Authorization header missing in django rest_framework, is apache to blame?

Solution 1:

If you are using Apache and mod_wsgi, then I found the easy solution to this in the official Django REST framework website

Apache mod_wsgi specific configuration

Note that if deploying to Apache using mod_wsgi, the authorization header is not passed through to a WSGI application by default, as it is assumed that authentication will be handled by Apache, rather than at an application level.

If you are deploying to Apache, and using any non-session based authentication, you will need to explicitly configure mod_wsgi to pass the required headers through to the application. This can be done by specifying the WSGIPassAuthorization directive in the appropriate context and setting it to 'On'.

# this can go in either server config, virtual host, directory or .htaccess 
WSGIPassAuthorization On

Solution 2:

Sorry to answer my own question minutes after asking it.
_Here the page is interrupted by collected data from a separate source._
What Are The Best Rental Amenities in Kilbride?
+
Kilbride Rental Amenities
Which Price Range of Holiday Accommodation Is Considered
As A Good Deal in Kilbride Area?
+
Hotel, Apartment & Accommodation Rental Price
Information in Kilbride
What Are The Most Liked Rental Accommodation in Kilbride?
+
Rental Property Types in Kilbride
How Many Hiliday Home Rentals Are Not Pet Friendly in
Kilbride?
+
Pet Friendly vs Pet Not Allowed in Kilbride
But it turns out it was apache2 after all! After crawling the webs and looking through a few search results I found this in a comment:

RewriteEngine on
RewriteCond %{HTTP:Authorization} ^(.*)
RewriteRule .* - [e=HTTP_AUTHORIZATION:%1]
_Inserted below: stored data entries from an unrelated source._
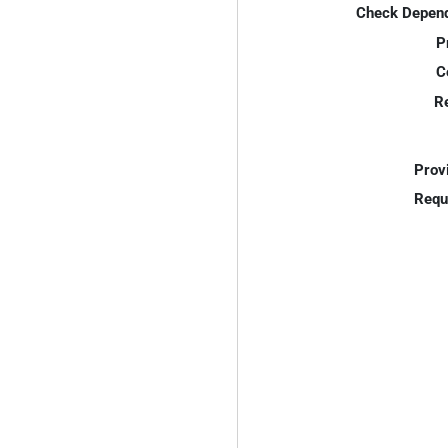
Check Depend
P
C
R
Prov
Requ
Adding the above lines to my conf file seemed to solve all of my problems! Hopefully this helps users down the road!

Solution 3:

It depends on which kind of Django/Apache deployment you did. You need to tell the correct Apache module to allow to pass "Authentication" HTTP header:

  • Apache/mod_wsgi:

    WSGIPassAuthorization On

  • Apache/mod_fcgid:

    FcgidPassHeader Authorization

In other words: many Apache modules filters "Authentication" HTTP header, so Django will not receive it. You have to be sure your Django App is receiving it in request.

See: django_rest doc and Apache fcgid doc.

NOTE: After modifying Apache configuration you'll need to restart apache daemon or tell to reload your .cgi file (i.e: touch my_site_fcgifile.fcgi).